Образы Петра Верховенского и Смердякова ведут дальше, в сферу зла сатанинского, туда, где любая идея оборачивается ложью и служит лжи, где все – искаженная пошлая имитация, где канонически, лично, не в аллегории правит тот, кого в средние века называли Imitator Dei.
Верховенщина и смердяковщина, однако, пустяк по сравнению со сталинщиной. И Достоевский только предчувствовал путь, который Россия прошла не в воображении писателя, а в реальном историческом бытии. И если Ленин, Бухарин и Троцкий, может быть, и были одержимы ложной идеей, то Сталин, Ежов и Берия не идеями были одержимы. Сталинский фикционализм на службе активной несвободы, сталинская «самая демократическая в мире» конституция на службе ежовского террора ведут дальше, чем тайное общество Петра Верховенского. А расправа с соратниками Ленина страшней, чем убийство Шатова.
Но осознание мистического начала в сталинщине еще ждет своего Достоевского, и никому не ведомо, дождется ли[06]
.Любопытно, что автор этой статьи, чувствуя невозможность понять природу сталинщины, оставаясь в пределах художественного мира, созданного Достоевским, ни на секунду не сомневается все же, что природа эта – сугубо мистического свойства. Весь пласт явлений, так или иначе связанных с личностью и именем Сталина, лежит, по его убеждению, в сфере сатанинского зла. И он особо подчеркивает, что слово это для него – не метафора, не аллегория, что оно выражает самую что ни на есть доподлинную реальность.
Это последнее соображение, вероятно, у некоторых, более реалистически настроенных интеллигентов вызвало бы ряд серьезных возражений. Может быть, даже большинство из них решительно отбросило бы его как несостоятельное. И дело закончилось бы тем, что все эти понятия – «мистическое начало», «сфера сатанинского зла» и т. п. – были бы взяты в кавычки, уведомляющие, что выражения эти представляют собой все же не что иное, как чистейшую аллегорию, и только.

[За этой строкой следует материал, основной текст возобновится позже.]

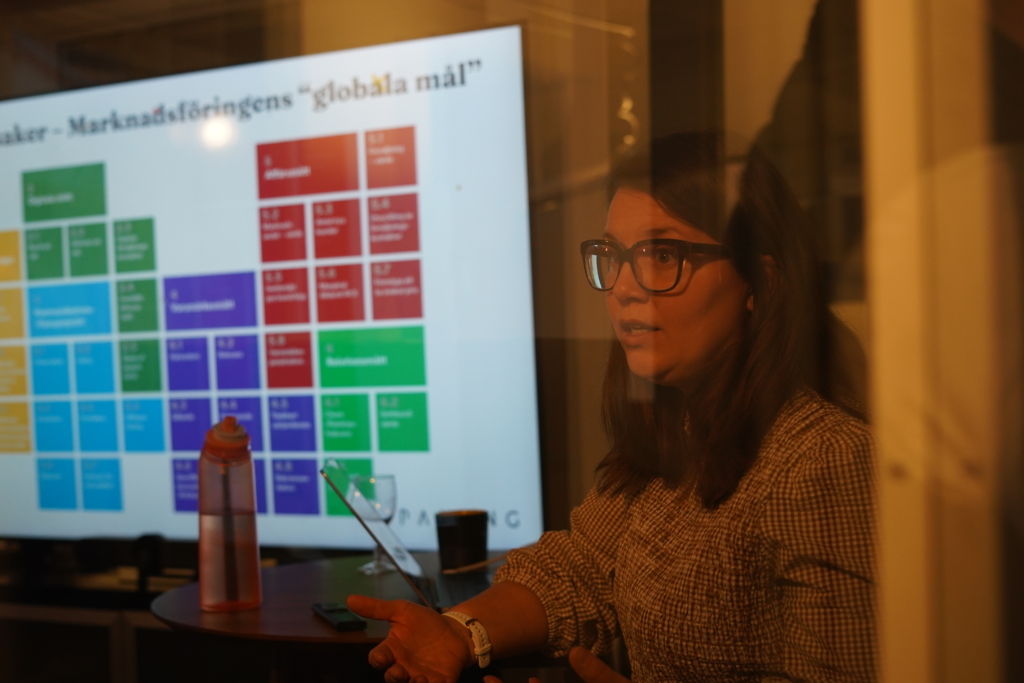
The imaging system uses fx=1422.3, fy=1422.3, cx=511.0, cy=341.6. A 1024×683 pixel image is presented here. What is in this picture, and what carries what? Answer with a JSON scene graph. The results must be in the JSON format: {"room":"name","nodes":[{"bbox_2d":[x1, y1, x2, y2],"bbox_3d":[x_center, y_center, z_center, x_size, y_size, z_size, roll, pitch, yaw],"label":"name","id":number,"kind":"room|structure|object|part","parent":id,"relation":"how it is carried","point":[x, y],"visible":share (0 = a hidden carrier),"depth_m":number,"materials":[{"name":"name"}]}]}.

Зощенко (и именно в этом и состоит коренное его отличие от всех его собратьев по литературе) не принял бы это объяснение даже как аллегорию.

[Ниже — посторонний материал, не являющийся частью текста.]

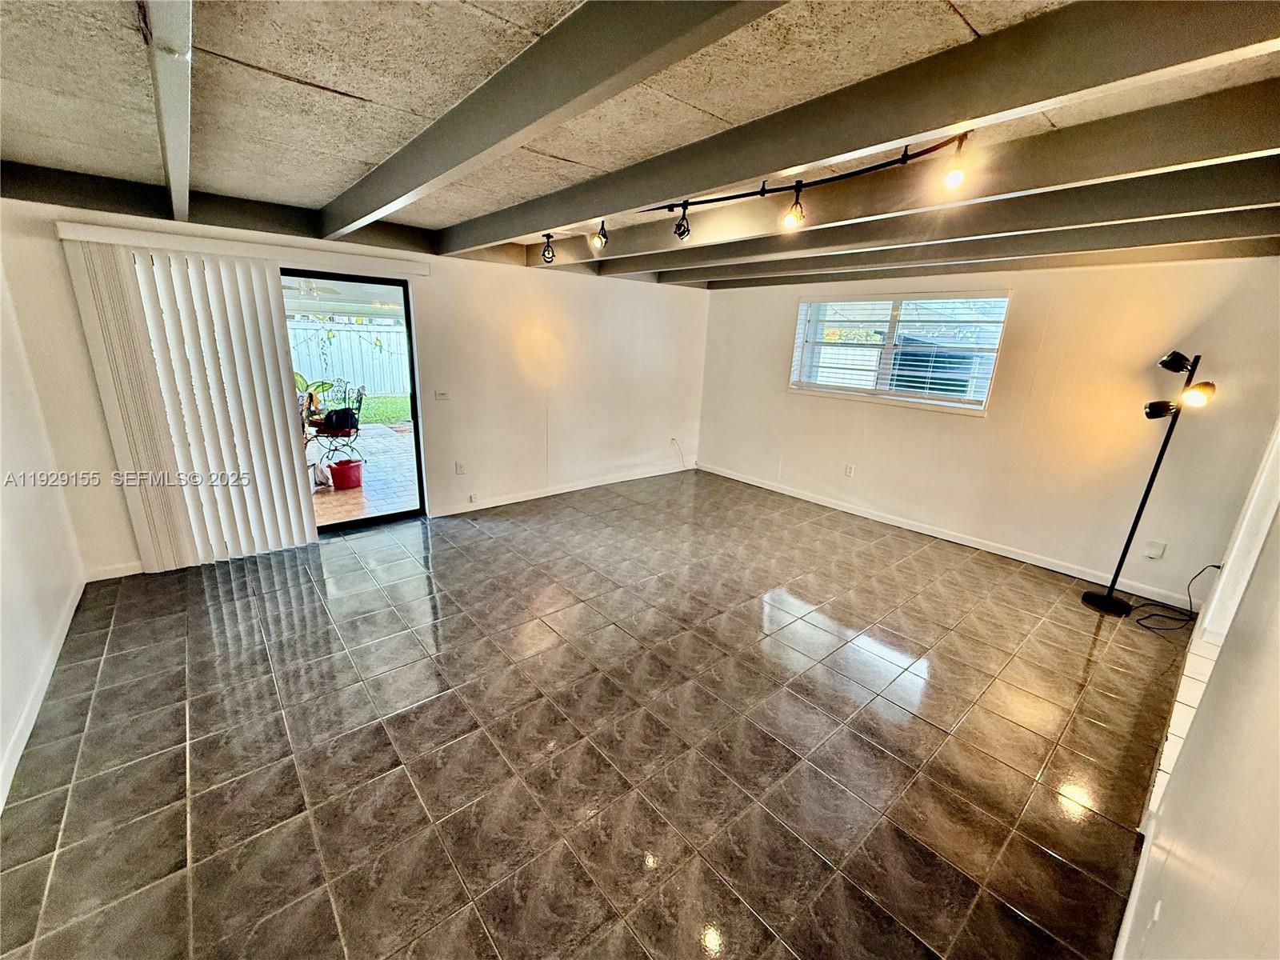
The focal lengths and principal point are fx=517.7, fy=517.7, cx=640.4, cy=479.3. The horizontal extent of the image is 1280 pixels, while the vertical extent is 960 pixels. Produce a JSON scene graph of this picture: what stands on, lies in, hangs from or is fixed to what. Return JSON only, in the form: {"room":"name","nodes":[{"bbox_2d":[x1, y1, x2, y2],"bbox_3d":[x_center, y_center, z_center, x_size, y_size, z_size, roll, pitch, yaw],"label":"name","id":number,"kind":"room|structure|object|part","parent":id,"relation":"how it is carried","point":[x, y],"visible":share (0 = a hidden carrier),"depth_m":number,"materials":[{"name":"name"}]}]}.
{"room":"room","nodes":[
{"label":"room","id":0,"kind":"room"},
{"bbox_2d":[0,244,84,810],"bbox_3d":[-2.042,0.102,1.224,0.160,2.512,4.929,-12,21,-39],"label":"left wall","id":1,"kind":"structure","parent":0,"point":[1,571],"depth_m":2.52,"materials":[{"name":"white paint"}]},
{"bbox_2d":[0,576,84,808],"bbox_3d":[-2.005,1.175,1.559,0.018,0.088,3.982,-12,21,-39],"label":"baseboard","id":2,"kind":"structure","parent":1,"relation":"attached to","point":[19,751],"depth_m":2.25,"materials":[{"name":"white paint"}]},
{"bbox_2d":[283,277,340,299],"bbox_3d":[-4.139,-2.380,6.214,1.117,0.355,1.125,-12,21,-39],"label":"ceiling fan","id":3,"kind":"object","parent":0,"point":[311,291],"visible":0.66,"depth_m":6.17,"materials":[{"name":"white metal"}]},
{"bbox_2d":[1,192,707,578],"bbox_3d":[-1.350,-0.952,4.897,6.022,2.448,0.175,-12,21,-39],"label":"back wall","id":4,"kind":"structure","parent":0,"point":[454,477],"depth_m":4.71,"materials":[{"name":"paint"}]},
{"bbox_2d":[85,560,143,581],"bbox_3d":[-3.268,0.559,3.572,0.994,0.087,0.014,-12,21,-39],"label":"baseboard","id":5,"kind":"structure","parent":4,"relation":"attached to","point":[110,577],"depth_m":3.40,"materials":[{"name":"white paint"}]},
{"bbox_2d":[58,227,323,570],"bbox_3d":[-2.869,-0.458,3.493,1.043,2.080,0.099,-12,21,-39],"label":"vertical blind","id":6,"kind":"object","parent":4,"relation":"attached to","point":[290,485],"visible":0.98,"depth_m":3.40,"materials":[{"name":"white plastic"}]},
{"bbox_2d":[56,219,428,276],"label":"blind valance","id":7,"kind":"object","parent":4,"relation":"attached to","point":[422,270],"visible":0.92,"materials":[{"name":"white plastic"}]},
{"bbox_2d":[278,268,426,532],"bbox_3d":[-2.669,-0.497,3.884,1.863,2.055,0.143,-12,21,-39],"label":"sliding glass door","id":8,"kind":"structure","parent":4,"relation":"in","point":[406,302],"depth_m":4.21,"materials":[{"name":"glass"}]},
{"bbox_2d":[434,388,450,400],"bbox_3d":[-1.782,-0.761,4.633,0.114,0.110,0.019,-12,21,-39],"label":"light switch","id":9,"kind":"object","parent":4,"relation":"attached to","point":[441,396],"visible":0.98,"depth_m":4.63,"materials":[{"name":"white plastic"}]},
{"bbox_2d":[454,460,466,474],"bbox_3d":[-1.672,-0.107,4.796,0.076,0.123,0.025,-12,21,-39],"label":"wall socket","id":10,"kind":"object","parent":4,"relation":"attached to","point":[459,469],"visible":0.98,"depth_m":4.79,"materials":[{"name":"white plastic"}]},
{"bbox_2d":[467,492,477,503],"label":"wall socket","id":11,"kind":"object","parent":4,"relation":"attached to","point":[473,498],"visible":0.97,"depth_m":4.84,"materials":[{"name":"white"}]},
{"bbox_2d":[427,461,695,516],"bbox_3d":[-0.630,0.049,5.743,3.464,0.090,0.014,-12,21,-39],"label":"baseboard","id":12,"kind":"structure","parent":4,"relation":"attached to","point":[510,501],"depth_m":5.46,"materials":[{"name":"white paint"}]},
{"bbox_2d":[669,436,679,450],"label":"wall socket","id":13,"kind":"object","parent":4,"relation":"attached to","point":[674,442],"visible":0.94,"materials":[{"name":"white plastic"}]},
{"bbox_2d":[668,437,686,470],"bbox_3d":[0.471,-0.337,6.700,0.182,0.369,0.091,-12,21,-39],"label":"cable","id":14,"kind":"object","parent":4,"relation":"attached to","point":[671,439],"visible":0.98,"depth_m":6.72,"materials":[{"name":"white plastic"}]},
{"bbox_2d":[0,467,1192,959],"bbox_3d":[0.254,0.897,3.232,6.332,0.106,6.100,-12,21,-39],"label":"tile floor","id":15,"kind":"structure","parent":0,"point":[300,611],"depth_m":2.18,"materials":[{"name":"tile"}]},
{"bbox_2d":[1082,350,1221,616],"bbox_3d":[3.289,0.037,3.302,0.437,1.738,0.450,-12,21,-39],"label":"floor lamp","id":16,"kind":"object","parent":15,"relation":"on","point":[1098,601],"visible":0.99,"depth_m":3.29,"materials":[{"name":"black metal"}]},
{"bbox_3d":[3.285,0.842,3.661,0.316,0.061,0.338,-12,21,-39],"label":"lamp base","id":17,"kind":"part","parent":16,"relation":"part of","materials":[{"name":"black metal"}]},
{"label":"lamp shade","id":18,"kind":"part","parent":16,"relation":"part of","materials":[{"name":"black metal"}]},
{"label":"lamp shade","id":19,"kind":"part","parent":16,"relation":"part of","materials":[{"name":"black metal"}]},
{"bbox_3d":[3.298,-0.525,3.101,0.161,0.131,0.165,-12,21,-39],"label":"lamp shade","id":20,"kind":"part","parent":16,"relation":"part of","materials":[{"name":"black metal"}]},
{"bbox_2d":[1126,562,1219,631],"bbox_3d":[3.463,0.740,3.333,0.582,0.378,0.304,-2,17,-14],"label":"power cord","id":21,"kind":"object","parent":15,"relation":"on","point":[1212,566],"visible":0.93,"depth_m":3.34,"materials":[{"name":"black plastic"}]},
{"bbox_2d":[0,0,1279,286],"bbox_3d":[0.567,-1.453,2.256,6.817,0.133,6.346,-12,21,-39],"label":"ceiling","id":22,"kind":"structure","parent":0,"point":[338,109],"depth_m":1.72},
{"bbox_2d":[141,0,192,222],"bbox_3d":[-1.206,-1.141,1.347,0.119,0.147,5.938,-12,21,-39],"label":"ceiling beam","id":23,"kind":"structure","parent":22,"relation":"attached to","point":[176,151],"depth_m":1.53,"materials":[{"name":"grey paint"}]},
{"bbox_2d":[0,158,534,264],"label":"ceiling beam","id":24,"kind":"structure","parent":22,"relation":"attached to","point":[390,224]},
{"bbox_2d":[316,0,786,235],"bbox_3d":[-0.466,-1.183,1.616,0.136,0.209,5.193,-12,21,-39],"label":"ceiling beam","id":25,"kind":"structure","parent":22,"relation":"attached to","point":[597,82],"depth_m":1.42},
{"bbox_2d":[457,0,1279,252],"bbox_3d":[0.238,-1.326,2.113,0.163,0.202,5.090,-12,21,-39],"label":"ceiling beam","id":26,"kind":"structure","parent":22,"relation":"attached to","point":[780,162],"depth_m":1.45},
{"bbox_2d":[543,128,974,257],"bbox_3d":[0.302,-1.392,2.709,0.222,0.265,2.806,-12,21,-39],"label":"track light","id":27,"kind":"object","parent":26,"relation":"attached to","point":[732,198],"visible":0.97,"depth_m":2.32,"materials":[{"name":"black metal"}]},
{"bbox_2d":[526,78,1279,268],"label":"ceiling beam","id":28,"kind":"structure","parent":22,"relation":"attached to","point":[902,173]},
{"bbox_2d":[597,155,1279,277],"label":"ceiling beam","id":29,"kind":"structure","parent":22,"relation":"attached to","point":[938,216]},
{"bbox_2d":[611,198,1279,284],"bbox_3d":[1.760,-1.728,3.892,0.187,0.182,4.921,-12,21,-39],"label":"ceiling beam","id":30,"kind":"structure","parent":22,"relation":"attached to","point":[798,265],"depth_m":3.24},
{"bbox_2d":[690,256,1279,603],"bbox_3d":[2.367,-0.829,4.878,0.173,2.492,4.955,-12,21,-39],"label":"right wall","id":31,"kind":"structure","parent":0,"point":[782,402],"depth_m":3.98,"materials":[{"name":"beige paint"}]},
{"bbox_2d":[844,463,855,476],"bbox_3d":[2.128,-0.096,5.277,0.020,0.124,0.073,-12,21,-39],"label":"wall socket","id":32,"kind":"object","parent":31,"relation":"attached to","point":[849,471],"visible":0.98,"depth_m":5.27,"materials":[{"name":"white plastic"}]},
{"bbox_2d":[787,290,1009,413],"bbox_3d":[2.353,-1.218,4.928,0.137,1.013,1.850,-12,21,-39],"label":"window","id":33,"kind":"structure","parent":31,"relation":"in","point":[984,396],"depth_m":4.86,"materials":[{"name":"glass"}]},
{"bbox_2d":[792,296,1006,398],"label":"window blind","id":34,"kind":"object","parent":33,"relation":"attached to","point":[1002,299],"visible":0.89,"depth_m":4.81,"materials":[{"name":"white plastic"}]},
{"bbox_2d":[696,463,1203,610],"bbox_3d":[2.409,0.367,5.032,0.015,0.093,4.708,-12,21,-39],"label":"baseboard","id":35,"kind":"structure","parent":31,"relation":"attached to","point":[1018,558],"depth_m":4.47,"materials":[{"name":"white paint"}]},
{"bbox_2d":[1143,539,1166,558],"bbox_3d":[3.612,0.494,3.639,0.020,0.120,0.072,-12,21,-39],"label":"wall socket","id":36,"kind":"object","parent":31,"relation":"attached to","point":[1159,550],"visible":0.98,"depth_m":3.64,"materials":[{"name":"white plastic"}]},
{"bbox_2d":[1116,423,1279,959],"bbox_3d":[1.648,0.185,1.267,5.593,2.481,0.161,-12,21,-39],"label":"right wall","id":37,"kind":"structure","parent":0,"point":[1276,714],"depth_m":1.01,"materials":[{"name":"white paint"}]},
{"bbox_2d":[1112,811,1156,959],"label":"baseboard","id":38,"kind":"structure","parent":37,"relation":"attached to","point":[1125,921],"depth_m":1.57,"materials":[{"name":"white paint"}]},
{"bbox_2d":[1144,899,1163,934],"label":"wall socket","id":39,"kind":"object","parent":37,"relation":"attached to","point":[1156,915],"visible":0.94,"depth_m":1.14,"materials":[{"name":"white plastic"}]},
{"bbox_2d":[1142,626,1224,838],"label":"white tile ledge","id":40,"kind":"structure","parent":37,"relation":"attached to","point":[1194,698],"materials":[{"name":"white tile"}]},
{"bbox_2d":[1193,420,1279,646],"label":"door frame","id":41,"kind":"structure","parent":37,"relation":"attached to","point":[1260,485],"depth_m":2.47,"materials":[{"name":"white paint"}]},
{"label":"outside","id":42,"kind":"structure","parent":0,"visible":0},
{"bbox_2d":[309,421,419,525],"bbox_3d":[-4.275,-0.129,6.451,6.173,0.120,5.752,-12,21,-39],"label":"patio floor","id":43,"kind":"structure","parent":42,"point":[380,426],"depth_m":5.96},
{"bbox_2d":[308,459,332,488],"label":"white bag","id":44,"kind":"object","parent":43,"relation":"on","point":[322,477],"visible":0.48,"depth_m":5.47,"materials":[{"name":"white"}]},
{"bbox_2d":[302,383,365,467],"bbox_3d":[-3.771,-0.662,6.360,0.577,0.939,0.572,8,17,19],"label":"patio chair","id":45,"kind":"object","parent":43,"relation":"on","point":[358,394],"visible":0.7,"depth_m":6.32,"materials":[{"name":"black metal"}]},
{"bbox_2d":[321,406,359,432],"bbox_3d":[-3.623,-0.756,6.278,0.278,0.252,0.279,7,17,16],"label":"black bag","id":46,"kind":"object","parent":45,"relation":"on","point":[342,415],"visible":0.79,"depth_m":6.21,"materials":[{"name":"black fabric"}]},
{"bbox_2d":[328,458,363,490],"bbox_3d":[-3.159,-0.057,5.572,0.313,0.271,0.319,9,18,22],"label":"red bucket","id":47,"kind":"object","parent":43,"relation":"on","point":[338,471],"visible":0.96,"depth_m":5.47,"materials":[{"name":"red plastic"}]},
{"bbox_2d":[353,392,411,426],"label":"lawn","id":48,"kind":"structure","parent":42,"point":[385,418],"depth_m":11.36,"materials":[{"name":"green plant"}]},
{"label":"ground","id":49,"kind":"structure","parent":42,"visible":0},
{"bbox_2d":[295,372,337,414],"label":"plant","id":50,"kind":"object","parent":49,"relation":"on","point":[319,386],"visible":0.21,"depth_m":8.02,"materials":[{"name":"green plant"}]},
{"bbox_2d":[288,316,411,398],"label":"white fence","id":51,"kind":"object","parent":49,"relation":"on","point":[364,334],"visible":0.35,"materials":[{"name":"white wood"}]}
]}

Жизнь, на мой ничтожный взгляд, устроена проще, обидней и не для интеллигентов.
В этой коротенькой фразе, как в зародышевой клетке,– весь Зощенко, со всем своеобразием, со всей неповторимостью созданного им художественного мира.
Новизна и своеобразие зощенковского художественного метода определяется совсем не тем, что Зощенко впервые ввел в поле зрения читающей публики нового человека. И даже не тем, что он стал рассматривать этого нового человека с той пристальностью и с тем вниманием, какие не были свойственны его предшественникам.
Новизна и своеобразие зощенковского художественного метода прежде всего именно в том, что метод этот адекватен новому пониманию устройства Вселенной. Он адекватен пониманию того простейшего факта, что жизнь в принципе устроена не для интеллигента.
Блок в своей поэме «Двенадцать», как мы уже выяснили, довольно внимательно рассмотрел поведение нового человека, вырвавшегося на арену мировой истории.
Отличие героев Блока от героев Зощенко – только одно. Что бы ни вытворяли герои блоковской поэмы, как бы чудовищно ни искажали они свой «лик человеческий», Блок неизменно рассматривает это именно как искажение этого лика, в идеале долженствующего представлять собою подобие иного, Божественного образа.
И с этой точки зрения совершенно безразлично, благословляет Христос, являющийся в финале поэмы, ее героев или, наоборот, проклинает. Совершенно безразлично, преследуют они Христа или, напротив, идут вслед за Ним, осененные Его светом, как новые двенадцать апостолов.
Неважно, по какую сторону оси координат обретаются герои Блока. Важно, что сама эта ось остается неизменной. Какой бы нелепой, какой бы темной и кровавой ни была их жизнь, она в самом существе своем соотнесена с Христом.